- December 4, 2025
Palm Coast is standing by its recent impact fee increases, according to a letter officially responding to an Intent to Sue notice sent by Palm Coast developers.
Palm Coast received the 19-page notice on Aug. 27 requesting the city repeal its recent impact fee increases or face a lawsuit. In a one-paragraph response sent on Sept. 10, attorney Jeremiah Blocker, an attorney at Douglas Law Firm, the legal firm contracted with Palm Coast, said the city disagrees that its impact fee ordinances violated Florida law.
“The City is prepared to defend the Impact Fee Ordinances in any future lawsuit filed against the City,” wrote Blocker.
Palm Coast received the letter from attorney Daniel Webster of Daytona Beach. Webster is representing the Flagler Homebuilders Association and seven other businesses and individuals in the potential lawsuit.
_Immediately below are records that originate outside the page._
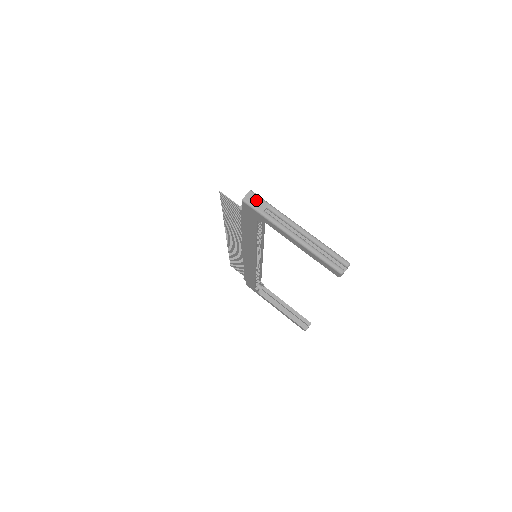
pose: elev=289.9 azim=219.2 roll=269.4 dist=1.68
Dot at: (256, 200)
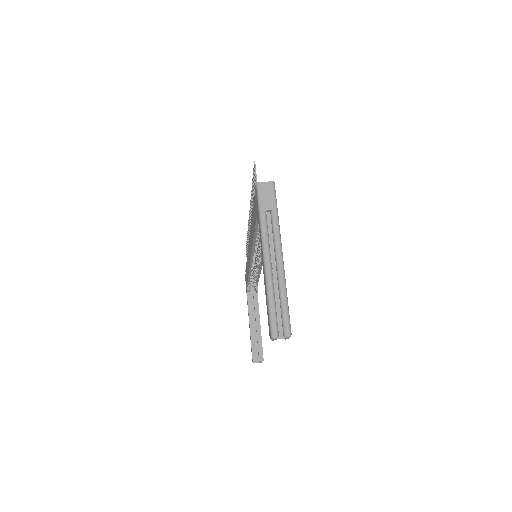
Dot at: (269, 195)
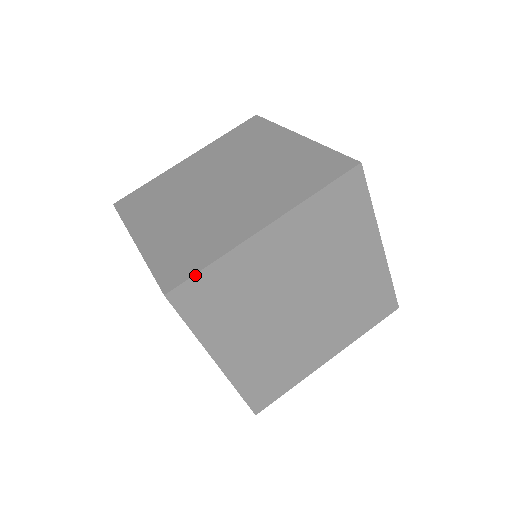
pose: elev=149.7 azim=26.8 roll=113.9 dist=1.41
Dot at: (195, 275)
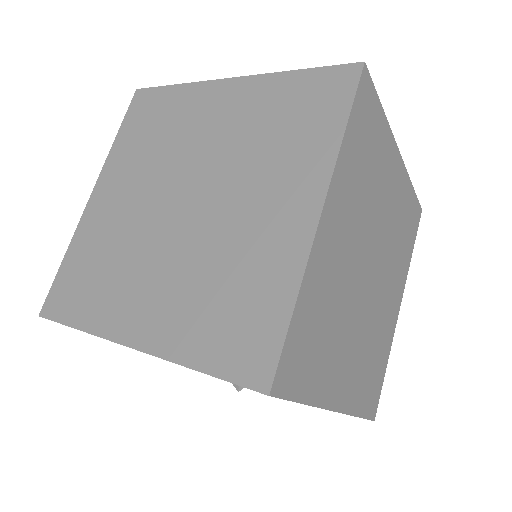
Dot at: (55, 279)
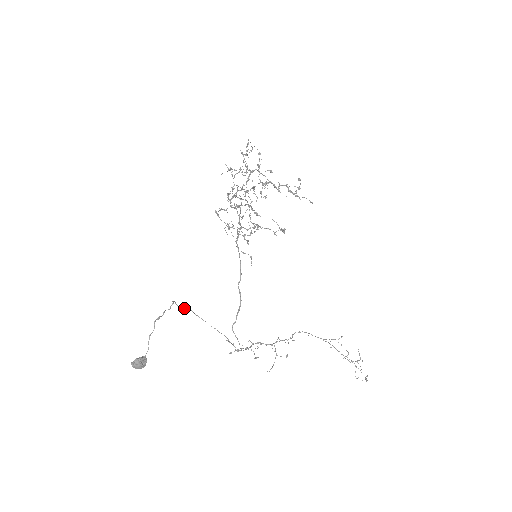
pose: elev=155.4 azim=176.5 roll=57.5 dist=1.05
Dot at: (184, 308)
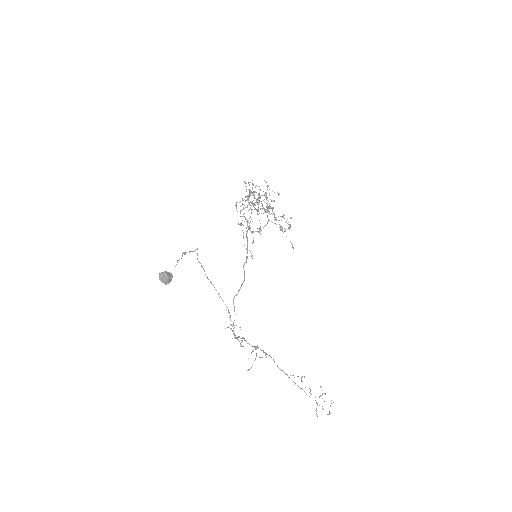
Dot at: occluded
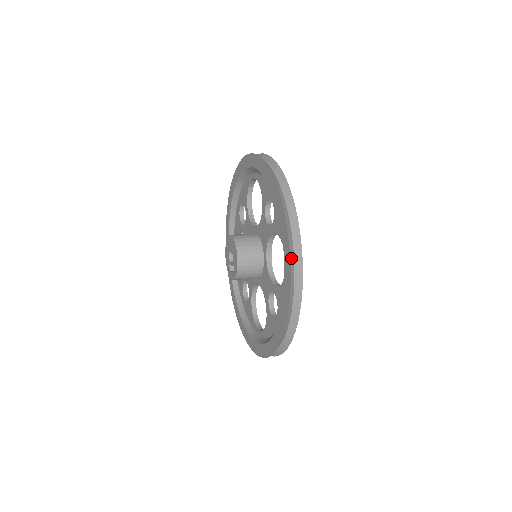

The FHBA chose to take up legal action after the city dramatically increased its impact fees in June.
During the lengthy process reviewing the increases, the city argued the recent extreme growth and increased inflation costs over the last six years qualified as the “extraordinary circumstances” required to substantially increase impact fees. Typically, Florida state law prohibits municipalities from increasing impact fees by more than 50% of the current rate and any increase must also be phased in over a two- to four-year period and the fees can not be increased but once every four years.
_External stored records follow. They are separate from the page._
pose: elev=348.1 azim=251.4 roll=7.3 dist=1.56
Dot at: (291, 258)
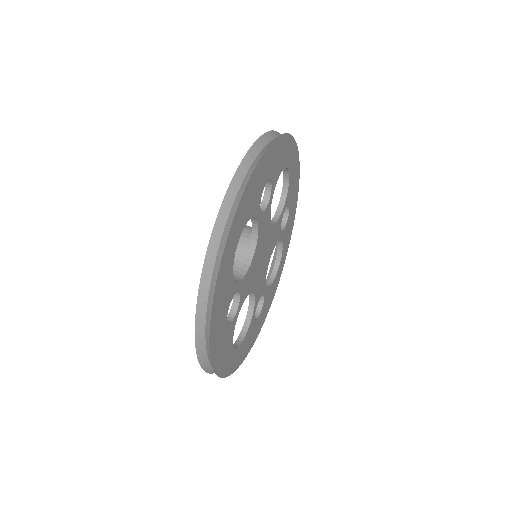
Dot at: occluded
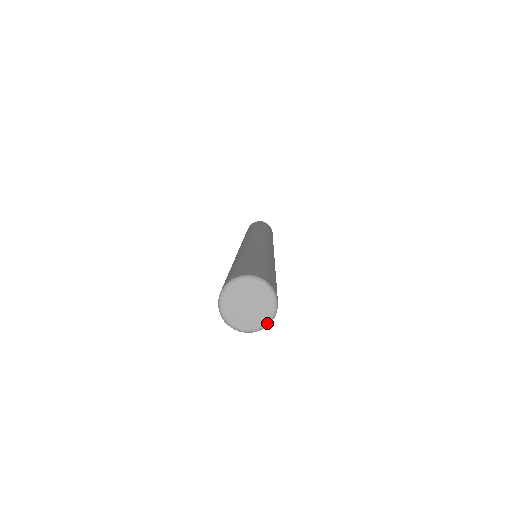
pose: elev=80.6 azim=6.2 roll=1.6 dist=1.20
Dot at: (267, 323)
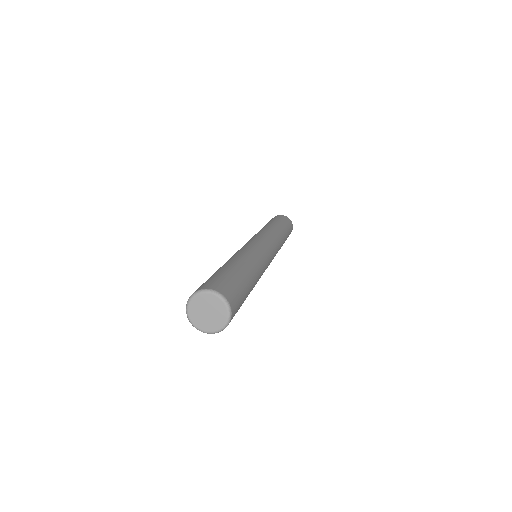
Dot at: (227, 308)
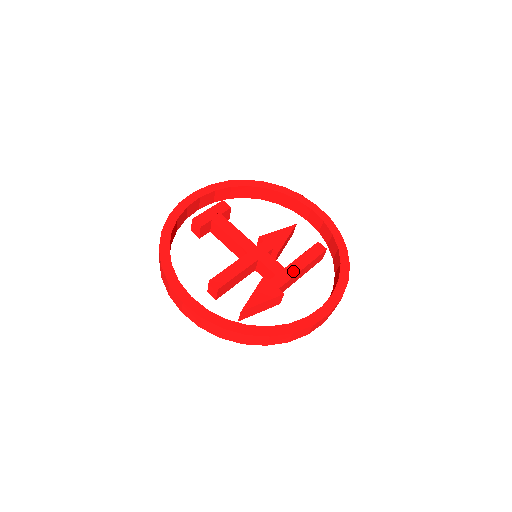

Though the impact fees vary for type of development, for a single-family home, the impact fees increased by $5,881 across all three fees: impact, fire and transportation.
FHBA Executive Officer Annamaria Long, representing the group who filed the lawsuit, declined to comment on the city’s response.
On Sept. 24, an email was sent out to FHBA members from Long asking members to pay their impact fees separately from other city fees and write “under protest” on the memo section of a check payment. The email said this was on the recommendation of the FHBA’s attorney.
“Doing so will make it easier to recover funds when the suit is over and we prevail,” the email said.
The Observer is a member of the FHBA and received the email directly from the FHBA email blast.